▶ _WHAT TO DO_:
Please find the lines in the following records that hold "CineFan", and copy them.

[Saved entries]
------------------------------------------------------------
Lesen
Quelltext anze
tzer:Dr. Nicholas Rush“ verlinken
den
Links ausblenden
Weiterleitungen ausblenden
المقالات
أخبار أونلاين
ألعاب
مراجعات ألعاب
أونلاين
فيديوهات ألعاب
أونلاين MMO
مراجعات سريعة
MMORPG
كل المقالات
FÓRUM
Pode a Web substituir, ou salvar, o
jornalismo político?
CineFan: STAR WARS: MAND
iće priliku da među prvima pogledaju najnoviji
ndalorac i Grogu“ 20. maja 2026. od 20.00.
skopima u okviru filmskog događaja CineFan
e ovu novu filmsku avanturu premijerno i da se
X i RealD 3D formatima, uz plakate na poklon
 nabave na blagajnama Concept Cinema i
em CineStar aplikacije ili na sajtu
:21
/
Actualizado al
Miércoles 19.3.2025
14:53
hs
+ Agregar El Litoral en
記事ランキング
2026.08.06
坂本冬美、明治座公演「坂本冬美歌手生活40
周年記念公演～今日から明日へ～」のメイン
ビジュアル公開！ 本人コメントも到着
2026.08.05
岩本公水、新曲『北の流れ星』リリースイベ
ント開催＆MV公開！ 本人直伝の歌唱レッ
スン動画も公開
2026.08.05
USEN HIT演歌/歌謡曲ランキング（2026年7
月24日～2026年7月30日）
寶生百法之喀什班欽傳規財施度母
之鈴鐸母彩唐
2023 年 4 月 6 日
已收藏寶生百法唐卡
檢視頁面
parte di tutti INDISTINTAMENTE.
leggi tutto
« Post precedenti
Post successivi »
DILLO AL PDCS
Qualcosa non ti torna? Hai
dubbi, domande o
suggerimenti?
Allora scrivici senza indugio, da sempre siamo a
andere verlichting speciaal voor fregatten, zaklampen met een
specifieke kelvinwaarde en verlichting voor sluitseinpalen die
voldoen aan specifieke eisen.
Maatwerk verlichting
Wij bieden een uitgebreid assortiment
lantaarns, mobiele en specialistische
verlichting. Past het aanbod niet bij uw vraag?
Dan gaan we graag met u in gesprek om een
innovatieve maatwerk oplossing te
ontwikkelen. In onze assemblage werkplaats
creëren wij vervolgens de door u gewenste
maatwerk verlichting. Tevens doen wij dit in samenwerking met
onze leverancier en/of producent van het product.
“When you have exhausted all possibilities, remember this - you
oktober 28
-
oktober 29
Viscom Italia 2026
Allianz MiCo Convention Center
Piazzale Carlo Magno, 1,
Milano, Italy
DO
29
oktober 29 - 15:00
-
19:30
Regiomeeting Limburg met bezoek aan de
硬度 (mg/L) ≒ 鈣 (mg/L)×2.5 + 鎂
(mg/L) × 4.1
------------------------------------------------------------
▶ _RESPONSE_:
CineFan: STAR WARS: MAND
skopima u okviru filmskog događaja CineFan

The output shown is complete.